Jun 27, 2014 at 12:04 AM
Edited Jun 27, 2014 at 12:06 AM
We have a very large file (~600MB) to download. While the download operation works perfectly and consistently well in Windows, it has a nasty habit of timing out on iOS/OSX with the error "Failed to read response body" (located in the Casablanca file http_linux.cpp) - or at least acting like it's timing out. Several aspects of its behavior are rather maddening:
  • The input file stream is very visibly receiving data during the entire 30-second window leading to the timeout. In fact, if you specifically suppress the timeout error from killing the calling task, the stream will continue to receive data and stop properly when the full file has been downloaded.
  • The problem is somewhat consistent, but not completely. About one time out of ten or twenty, the timeout error will not be thrown at all, and the download operation will succeed in full (which takes about 2 minutes on a MacBook Pro, and longer on an iPad).
We have attempted to fix this by:
  • Increasing the timeout significantly (works - at least at our LAN speed - but obviously not an acceptable solution)
  • Decreasing the chunk size within the client_config object (no effect)
  • Switching between HTTPS and HTTP endpoints (no effect)
  • Replacing the entirety of the affected calling code in our project with the code in the official Casablanca http client tutorial (https://casablanca.codeplex.com/wikipage?title=Http%20Client%20Tutorial) (no effect)
The unfortunately inconsistent nature of the bug leads us to believe that the problem lies somewhere in the interaction between the timer thread and the request thread within http_linux.cpp, but after a few hours of combing through this code manually, we have no real idea where that interaction is even supposed to take place (though admittedly we are not terribly familiar with Boost). As far as we can tell, the timeout operation is only supposed to trigger if the linux_request_context shared pointer goes out of scope, and we can find no place between request creation and the end of response streaming where that would happen.
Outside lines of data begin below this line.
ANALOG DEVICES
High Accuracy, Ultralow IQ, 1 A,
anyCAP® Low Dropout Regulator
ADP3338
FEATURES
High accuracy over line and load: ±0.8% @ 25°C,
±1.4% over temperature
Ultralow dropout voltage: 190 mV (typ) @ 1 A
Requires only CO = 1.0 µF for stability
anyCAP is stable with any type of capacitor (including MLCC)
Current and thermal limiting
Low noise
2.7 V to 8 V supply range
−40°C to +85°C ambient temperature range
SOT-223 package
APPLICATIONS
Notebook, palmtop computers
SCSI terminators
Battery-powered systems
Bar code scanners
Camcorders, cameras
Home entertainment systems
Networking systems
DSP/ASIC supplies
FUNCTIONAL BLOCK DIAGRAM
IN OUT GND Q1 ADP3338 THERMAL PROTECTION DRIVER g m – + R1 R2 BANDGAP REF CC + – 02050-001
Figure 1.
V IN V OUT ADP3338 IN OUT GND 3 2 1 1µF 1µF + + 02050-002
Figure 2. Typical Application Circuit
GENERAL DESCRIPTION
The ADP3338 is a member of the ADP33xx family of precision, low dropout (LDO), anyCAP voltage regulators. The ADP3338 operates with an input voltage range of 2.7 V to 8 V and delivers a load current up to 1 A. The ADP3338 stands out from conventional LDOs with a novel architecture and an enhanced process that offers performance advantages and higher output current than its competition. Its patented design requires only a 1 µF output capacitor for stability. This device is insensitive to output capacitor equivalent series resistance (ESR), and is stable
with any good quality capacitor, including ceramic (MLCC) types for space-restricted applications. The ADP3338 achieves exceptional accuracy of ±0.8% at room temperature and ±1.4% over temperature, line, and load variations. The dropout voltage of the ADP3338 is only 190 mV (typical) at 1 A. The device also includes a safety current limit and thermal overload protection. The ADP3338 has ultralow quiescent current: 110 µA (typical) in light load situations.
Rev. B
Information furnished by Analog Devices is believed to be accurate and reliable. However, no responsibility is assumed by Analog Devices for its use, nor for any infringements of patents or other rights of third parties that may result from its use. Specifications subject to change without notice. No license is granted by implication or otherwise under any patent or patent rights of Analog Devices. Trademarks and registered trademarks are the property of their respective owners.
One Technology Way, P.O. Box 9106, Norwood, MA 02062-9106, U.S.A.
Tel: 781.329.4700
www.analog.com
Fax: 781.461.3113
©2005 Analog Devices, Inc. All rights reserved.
We are using Boost 1.55.0 and Casablana 2.1.

Any thoughts?
Jun 27, 2014 at 7:34 PM
FYI, I submitted a pull request with a change to http_linux.cpp that will reset the timeout timer when data is received. The changes fix this issue.
Jun 27, 2014 at 11:39 PM
Great work, thanks. We'll look at inclusion of this pull request into the next release.

Thanks again for finding this issue and fixing it!